The whole place gave me the creeps. I felt, for the first time in a long while, the pang of physical fear, like maybe alone on a remote plateau in a remote region of already-remote Bulgaria wasn't the best place to try my luck against snakes and spiders and whatever man had done to the rock in front of me. I turned and descended, more scrapes at my shins. Getting back onto level (though still hopelessly rocky) ground, I nonetheless continued onward, not back toward the safe staircase but further along the unexplored rim, rounding it until it once again disintegrated and forced me back. On my return route, I again eyed the odd chunk of earth atop the hill, and sighed heavily. Okay, round two.
Here's the thing: I knew this was a reckless way of life, I know it is. I know it's foolish and arrogant and dangerous, that I have mortal limits and those limits will find me one day, that one day my wings will melt and I'll hit the ground hard. I know that one should stick to the trail and travel with a buddy and not charge headlong up steep hills on crumbling cliffs. I know this all, but here's the other thing: I knew that if I didn't see what was up there—like, really see it—I'd wonder and regret it for all those extra years of my life. So I sighed, and I breathed back in, and I once again bounded up the hill.
Blood dripped from cut knees, and everything itched. But soon I was right back where I'd been, and land mines be damned, I waltzed right through the three rows of posts, which, it seemed so obvious that second time, was not to keep people off the rocks but to keep the rocks off the people, sturdy steel to prevent landslides and rockslides from tumbling onto the Provadians far below (at least, I think). I walked past the posts and I scrambled up rocks and emerged victorious at the foot of the plateau-on-a-plateau. As I expected, I didn't actually see much. I still have no idea what purpose the pegs served (maybe just rebar to hold the whole thing together?), and the niches at the base, though clearly ancient cave dwellings, were littered with beer cans and rubbish from explorers past with less respect for the sanctity of the place. I read later that archaeologists several years back had discovered dwellings "near Provadia" that seemed to signal man's earliest settlement in Europe. Were these them? Or maybe the bachelor pads of that settlement's first outwardbound sons?

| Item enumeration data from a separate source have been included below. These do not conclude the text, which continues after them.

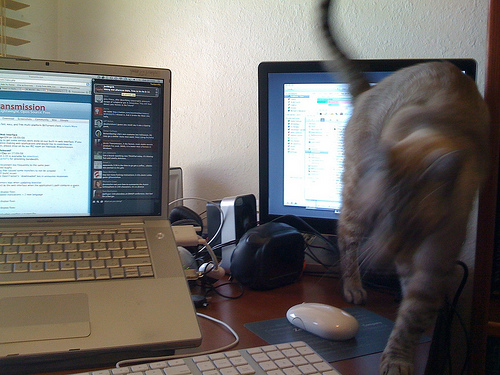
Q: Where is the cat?
A: On the desk.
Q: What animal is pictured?
A: Cat.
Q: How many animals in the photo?
A: 1.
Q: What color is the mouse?
A: White.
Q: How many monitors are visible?
A: 2.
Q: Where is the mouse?
A: On the mouse pad.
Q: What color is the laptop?
A: Silver.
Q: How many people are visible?
A: Zero.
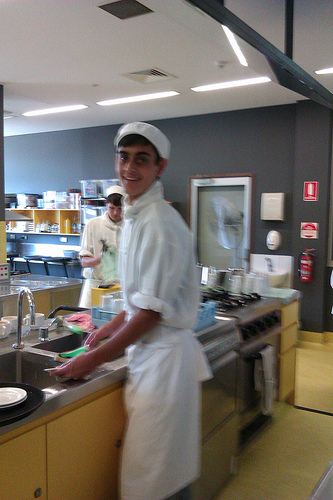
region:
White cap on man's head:
[110, 123, 173, 156]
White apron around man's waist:
[117, 332, 200, 498]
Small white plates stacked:
[1, 386, 24, 406]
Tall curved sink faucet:
[11, 287, 35, 345]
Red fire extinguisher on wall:
[298, 246, 315, 282]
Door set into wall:
[190, 176, 248, 273]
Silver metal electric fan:
[205, 196, 245, 271]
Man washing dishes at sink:
[47, 146, 203, 496]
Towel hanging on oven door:
[256, 346, 275, 418]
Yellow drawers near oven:
[283, 299, 297, 398]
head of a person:
[96, 123, 171, 202]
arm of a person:
[91, 286, 165, 372]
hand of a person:
[50, 346, 100, 381]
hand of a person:
[72, 316, 106, 358]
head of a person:
[95, 178, 126, 223]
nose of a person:
[118, 164, 142, 178]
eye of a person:
[113, 147, 131, 167]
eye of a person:
[135, 155, 147, 165]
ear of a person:
[146, 153, 174, 191]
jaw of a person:
[112, 180, 140, 200]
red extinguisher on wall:
[299, 243, 316, 289]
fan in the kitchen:
[205, 198, 251, 274]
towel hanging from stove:
[254, 346, 280, 421]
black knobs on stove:
[242, 308, 281, 343]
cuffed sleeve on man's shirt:
[135, 291, 177, 321]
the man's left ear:
[159, 158, 167, 177]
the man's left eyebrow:
[133, 150, 150, 157]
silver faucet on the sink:
[18, 287, 36, 349]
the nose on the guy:
[124, 162, 135, 173]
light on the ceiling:
[95, 87, 183, 112]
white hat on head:
[111, 112, 179, 167]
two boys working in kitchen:
[59, 112, 221, 442]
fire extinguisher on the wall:
[285, 242, 321, 290]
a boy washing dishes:
[24, 127, 219, 496]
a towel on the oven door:
[245, 340, 295, 464]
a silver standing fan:
[198, 195, 266, 296]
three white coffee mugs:
[3, 309, 55, 336]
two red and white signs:
[296, 180, 325, 249]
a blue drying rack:
[80, 285, 227, 346]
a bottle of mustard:
[59, 215, 74, 242]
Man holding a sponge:
[44, 120, 217, 499]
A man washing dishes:
[44, 117, 211, 488]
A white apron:
[114, 339, 204, 498]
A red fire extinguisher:
[298, 246, 315, 284]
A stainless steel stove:
[203, 292, 288, 433]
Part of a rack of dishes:
[88, 285, 124, 323]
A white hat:
[109, 119, 169, 158]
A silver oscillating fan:
[203, 193, 251, 281]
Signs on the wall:
[298, 177, 321, 245]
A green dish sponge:
[48, 333, 109, 367]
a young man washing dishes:
[50, 121, 210, 499]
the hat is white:
[113, 121, 169, 159]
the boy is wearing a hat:
[48, 121, 214, 498]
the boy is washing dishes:
[44, 122, 212, 498]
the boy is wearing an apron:
[52, 121, 215, 499]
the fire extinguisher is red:
[298, 247, 315, 281]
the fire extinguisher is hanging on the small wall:
[291, 100, 329, 332]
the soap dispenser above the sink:
[247, 230, 294, 290]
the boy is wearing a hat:
[80, 185, 128, 279]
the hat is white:
[105, 185, 124, 197]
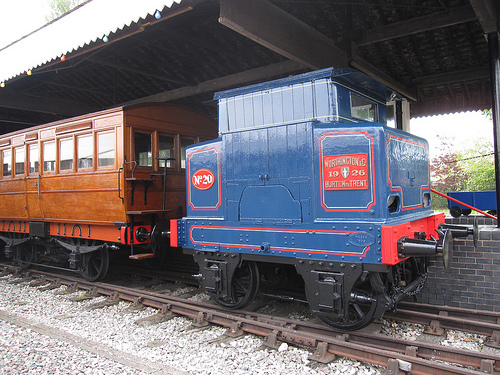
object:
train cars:
[0, 73, 444, 310]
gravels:
[276, 341, 289, 350]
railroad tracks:
[0, 257, 499, 374]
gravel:
[439, 330, 490, 351]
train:
[0, 67, 479, 331]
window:
[96, 131, 118, 173]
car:
[0, 97, 218, 281]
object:
[421, 187, 498, 220]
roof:
[0, 1, 499, 126]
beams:
[94, 7, 476, 111]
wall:
[414, 229, 499, 314]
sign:
[188, 168, 214, 192]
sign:
[321, 153, 371, 193]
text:
[323, 178, 367, 190]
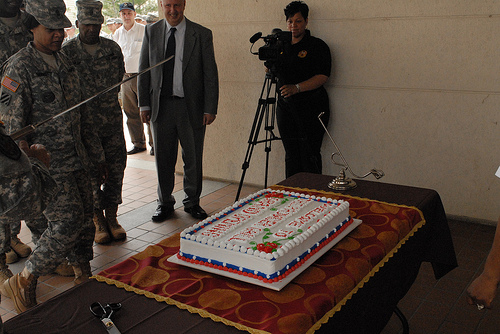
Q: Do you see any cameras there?
A: Yes, there is a camera.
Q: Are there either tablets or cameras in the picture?
A: Yes, there is a camera.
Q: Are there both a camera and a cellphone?
A: No, there is a camera but no cell phones.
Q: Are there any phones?
A: No, there are no phones.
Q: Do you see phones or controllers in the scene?
A: No, there are no phones or controllers.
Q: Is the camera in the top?
A: Yes, the camera is in the top of the image.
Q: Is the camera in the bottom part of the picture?
A: No, the camera is in the top of the image.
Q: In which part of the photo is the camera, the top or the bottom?
A: The camera is in the top of the image.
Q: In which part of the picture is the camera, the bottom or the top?
A: The camera is in the top of the image.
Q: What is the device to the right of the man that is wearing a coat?
A: The device is a camera.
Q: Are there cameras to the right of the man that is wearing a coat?
A: Yes, there is a camera to the right of the man.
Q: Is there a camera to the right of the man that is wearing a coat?
A: Yes, there is a camera to the right of the man.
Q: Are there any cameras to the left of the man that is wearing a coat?
A: No, the camera is to the right of the man.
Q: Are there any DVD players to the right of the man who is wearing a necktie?
A: No, there is a camera to the right of the man.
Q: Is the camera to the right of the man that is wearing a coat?
A: Yes, the camera is to the right of the man.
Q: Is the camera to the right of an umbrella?
A: No, the camera is to the right of the man.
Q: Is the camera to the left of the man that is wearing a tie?
A: No, the camera is to the right of the man.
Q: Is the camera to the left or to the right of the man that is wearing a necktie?
A: The camera is to the right of the man.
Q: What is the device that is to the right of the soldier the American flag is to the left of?
A: The device is a camera.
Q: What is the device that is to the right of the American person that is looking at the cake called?
A: The device is a camera.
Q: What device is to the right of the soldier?
A: The device is a camera.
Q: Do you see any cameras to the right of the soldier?
A: Yes, there is a camera to the right of the soldier.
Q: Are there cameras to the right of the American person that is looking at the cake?
A: Yes, there is a camera to the right of the soldier.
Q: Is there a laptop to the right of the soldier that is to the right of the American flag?
A: No, there is a camera to the right of the soldier.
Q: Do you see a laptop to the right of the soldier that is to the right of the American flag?
A: No, there is a camera to the right of the soldier.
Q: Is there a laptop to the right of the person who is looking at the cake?
A: No, there is a camera to the right of the soldier.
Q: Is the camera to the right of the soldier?
A: Yes, the camera is to the right of the soldier.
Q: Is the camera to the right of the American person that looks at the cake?
A: Yes, the camera is to the right of the soldier.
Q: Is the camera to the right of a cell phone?
A: No, the camera is to the right of the soldier.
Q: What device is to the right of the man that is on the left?
A: The device is a camera.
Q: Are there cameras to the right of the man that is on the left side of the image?
A: Yes, there is a camera to the right of the man.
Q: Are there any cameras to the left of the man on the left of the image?
A: No, the camera is to the right of the man.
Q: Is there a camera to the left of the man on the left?
A: No, the camera is to the right of the man.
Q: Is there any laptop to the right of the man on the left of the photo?
A: No, there is a camera to the right of the man.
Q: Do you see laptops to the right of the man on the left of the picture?
A: No, there is a camera to the right of the man.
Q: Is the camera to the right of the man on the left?
A: Yes, the camera is to the right of the man.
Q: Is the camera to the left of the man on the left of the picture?
A: No, the camera is to the right of the man.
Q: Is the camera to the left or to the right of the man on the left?
A: The camera is to the right of the man.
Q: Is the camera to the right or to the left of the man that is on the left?
A: The camera is to the right of the man.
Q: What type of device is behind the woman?
A: The device is a camera.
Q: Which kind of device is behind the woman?
A: The device is a camera.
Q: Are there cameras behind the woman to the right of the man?
A: Yes, there is a camera behind the woman.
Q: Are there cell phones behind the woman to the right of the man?
A: No, there is a camera behind the woman.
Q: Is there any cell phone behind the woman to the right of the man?
A: No, there is a camera behind the woman.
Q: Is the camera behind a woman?
A: Yes, the camera is behind a woman.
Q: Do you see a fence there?
A: No, there are no fences.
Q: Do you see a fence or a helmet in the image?
A: No, there are no fences or helmets.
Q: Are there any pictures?
A: No, there are no pictures.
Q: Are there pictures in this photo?
A: No, there are no pictures.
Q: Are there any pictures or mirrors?
A: No, there are no pictures or mirrors.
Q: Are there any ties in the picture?
A: Yes, there is a tie.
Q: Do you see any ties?
A: Yes, there is a tie.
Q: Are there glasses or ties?
A: Yes, there is a tie.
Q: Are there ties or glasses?
A: Yes, there is a tie.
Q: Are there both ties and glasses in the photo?
A: No, there is a tie but no glasses.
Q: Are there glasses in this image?
A: No, there are no glasses.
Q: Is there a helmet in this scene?
A: No, there are no helmets.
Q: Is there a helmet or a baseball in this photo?
A: No, there are no helmets or baseballs.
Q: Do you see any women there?
A: Yes, there is a woman.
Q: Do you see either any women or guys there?
A: Yes, there is a woman.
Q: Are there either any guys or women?
A: Yes, there is a woman.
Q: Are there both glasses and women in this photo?
A: No, there is a woman but no glasses.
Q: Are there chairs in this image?
A: No, there are no chairs.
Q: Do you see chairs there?
A: No, there are no chairs.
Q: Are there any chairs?
A: No, there are no chairs.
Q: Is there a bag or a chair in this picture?
A: No, there are no chairs or bags.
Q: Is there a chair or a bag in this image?
A: No, there are no chairs or bags.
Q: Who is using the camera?
A: The woman is using the camera.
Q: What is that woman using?
A: The woman is using a camera.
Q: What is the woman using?
A: The woman is using a camera.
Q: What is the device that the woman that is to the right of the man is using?
A: The device is a camera.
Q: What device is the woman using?
A: The woman is using a camera.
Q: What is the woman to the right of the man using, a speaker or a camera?
A: The woman is using a camera.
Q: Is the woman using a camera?
A: Yes, the woman is using a camera.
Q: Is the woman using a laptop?
A: No, the woman is using a camera.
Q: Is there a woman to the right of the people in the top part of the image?
A: Yes, there is a woman to the right of the people.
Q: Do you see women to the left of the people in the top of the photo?
A: No, the woman is to the right of the people.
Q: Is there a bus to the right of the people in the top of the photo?
A: No, there is a woman to the right of the people.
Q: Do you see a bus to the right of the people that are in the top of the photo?
A: No, there is a woman to the right of the people.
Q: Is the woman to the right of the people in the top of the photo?
A: Yes, the woman is to the right of the people.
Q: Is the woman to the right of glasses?
A: No, the woman is to the right of the people.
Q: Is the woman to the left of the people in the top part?
A: No, the woman is to the right of the people.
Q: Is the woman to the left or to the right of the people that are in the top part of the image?
A: The woman is to the right of the people.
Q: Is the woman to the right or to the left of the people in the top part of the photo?
A: The woman is to the right of the people.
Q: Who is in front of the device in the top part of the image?
A: The woman is in front of the camera.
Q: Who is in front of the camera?
A: The woman is in front of the camera.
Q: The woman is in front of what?
A: The woman is in front of the camera.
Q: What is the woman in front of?
A: The woman is in front of the camera.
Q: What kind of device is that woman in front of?
A: The woman is in front of the camera.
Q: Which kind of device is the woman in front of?
A: The woman is in front of the camera.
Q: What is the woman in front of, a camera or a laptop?
A: The woman is in front of a camera.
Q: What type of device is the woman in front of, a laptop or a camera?
A: The woman is in front of a camera.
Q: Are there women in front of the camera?
A: Yes, there is a woman in front of the camera.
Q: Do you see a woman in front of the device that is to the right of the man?
A: Yes, there is a woman in front of the camera.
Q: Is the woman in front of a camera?
A: Yes, the woman is in front of a camera.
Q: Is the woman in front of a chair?
A: No, the woman is in front of a camera.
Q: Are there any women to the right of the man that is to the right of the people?
A: Yes, there is a woman to the right of the man.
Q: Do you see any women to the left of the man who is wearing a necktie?
A: No, the woman is to the right of the man.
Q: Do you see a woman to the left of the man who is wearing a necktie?
A: No, the woman is to the right of the man.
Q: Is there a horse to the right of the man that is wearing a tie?
A: No, there is a woman to the right of the man.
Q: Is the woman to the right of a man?
A: Yes, the woman is to the right of a man.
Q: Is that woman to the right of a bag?
A: No, the woman is to the right of a man.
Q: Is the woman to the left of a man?
A: No, the woman is to the right of a man.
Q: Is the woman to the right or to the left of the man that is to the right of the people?
A: The woman is to the right of the man.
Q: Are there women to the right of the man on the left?
A: Yes, there is a woman to the right of the man.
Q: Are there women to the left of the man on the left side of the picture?
A: No, the woman is to the right of the man.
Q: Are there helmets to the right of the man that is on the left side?
A: No, there is a woman to the right of the man.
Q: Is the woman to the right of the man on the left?
A: Yes, the woman is to the right of the man.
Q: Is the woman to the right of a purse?
A: No, the woman is to the right of the man.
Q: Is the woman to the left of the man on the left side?
A: No, the woman is to the right of the man.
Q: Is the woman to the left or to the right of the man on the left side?
A: The woman is to the right of the man.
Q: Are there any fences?
A: No, there are no fences.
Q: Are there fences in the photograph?
A: No, there are no fences.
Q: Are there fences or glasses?
A: No, there are no fences or glasses.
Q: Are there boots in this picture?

I liked the mystery of it. No nearby sign to give a clear answer, no guidebook to tell me about established fact. These just were. Satisfied with my "discovery," I left them in peace.
One more scurry down the hill brought me to that rocky edge with its overgrown weeds, and as I walked, my left foot hit a weak point in the rock and it gave way, pebbles tumbling off the precipice and my left heel sliding out with them right over the edge. Instantly, instinctively, I spun my hips to the right and folded my right knee down and over, striking my shin into the ground and pressing my toes firmly into the rock with a raised heel as my left shoe hooked the very ledge of the cliff. I froze, pumping adrenaline demanding silence from the pain in my right leg. Deep breaths, steady motions. Slowly, carefully, I dragged myself off the edge and heaved myself up onto my bloody legs, leaving some extra space between myself and the ledge for good measure.
I don't really think I saved myself with that maneuver; I think there were maybe ten other ways I could have fell without tumbling off the cliff, but the eleventh would not have been pretty. Rising to my feet and walking much more carefully back to the stairs, I nonetheless thanked good fortune and good reflex, glad that I had found a dash of adventure in Provadia after all.